Ik had zelf al begrepen dat het geloof, i.c. het katholieke, het dorp ver oversteeg, maar deze notie had nog geen concrete inhoud. Door de les van de pater kon ik mij er iets bij voorstellen: Rome, als de zetel van het geheel, en de missielanden. En waar “zaten wij” niet allemaal? Niet alleen in Afrika, maar ook in China en India en in Zuid-Amerika. En in Japan waar Franciscus Xaverius het geloof had gebracht, een verhaal dat nog overtroffen werd door dat van pater Damiaan, de Held van Molokai. En nog overtreffender was natuurlijk het verhaal van Columbus. Mijn vader had er ook alweer een boek over: “Christoffel Columbus” (1946) van Gabriël Gorris. Het had als ondertitel “De laatste kruisvaarder” en men begrijpt dat Gorris op het niet door iedereen gedeelde standpunt stond dat Columbus zijn tocht ondernomen heeft om het geloof uit te dragen. Toen ik op school een voordracht moest houden koos ik de ontdekking van Amerika door Columbus als onderwerp en putte mijn stof uit dit boek.

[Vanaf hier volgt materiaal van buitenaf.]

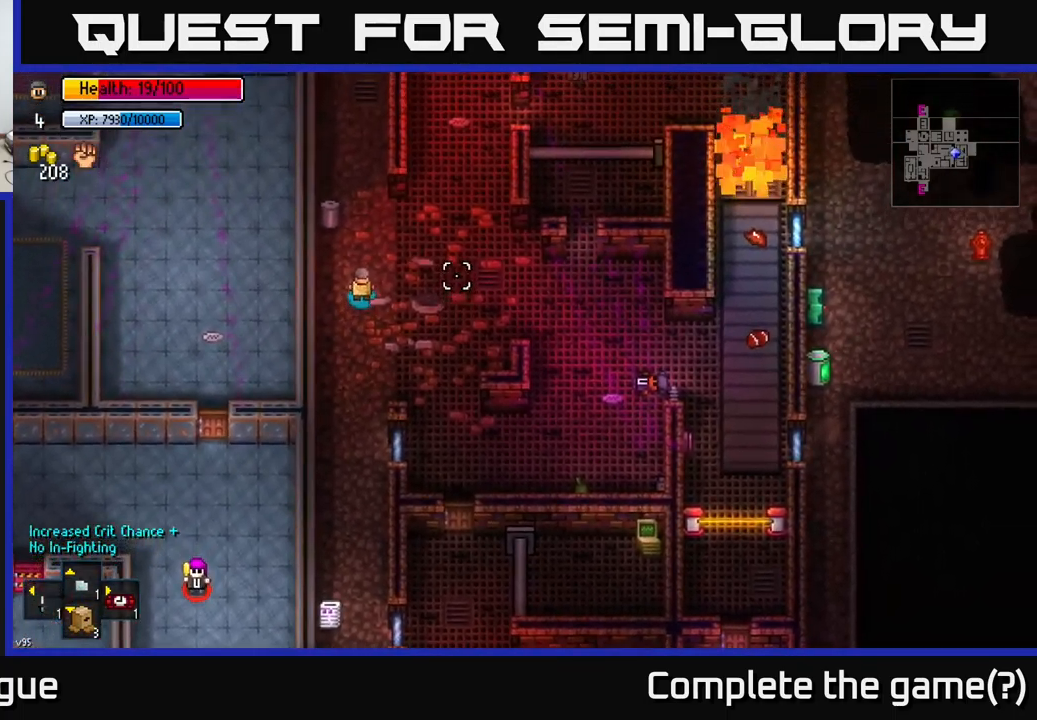
{"buttons": [], "left_stick": "down", "right_stick": "down", "events": [[83, "left_stick", "down"], [150, "right_stick", "down-right"], [483, "right_stick", "down"]]}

Ook uit andere lectuur was ik op de hoogte van Amerika. Ik had bij voorbeeld “Dromenland. Een boek voor de jeugd” (1946) van Aug. A. Boudens. Het besloeg drie delen: de verovering van Mexico door Hernando Cortez, het korte keizerschap van Mexico van de Habsburger Maximiliaan, drie eeuwen later, en de dictatoriale heerschappij over Mexico van Plutarco Elías Calles in de 20er jaren van de vorige eeuw. Het laatste verhaal vond ik niet zo geweldig, ik begreep niks van een dictatuur, maar over dat van Cortez was ik enthousiast. Talloze namen - Huitzilopotchli, Tlascalanen, Istrisuchil, Montezuma, Quetzalcoatl, Tenochtitlan - heb ik nog steeds in mijn geheugen.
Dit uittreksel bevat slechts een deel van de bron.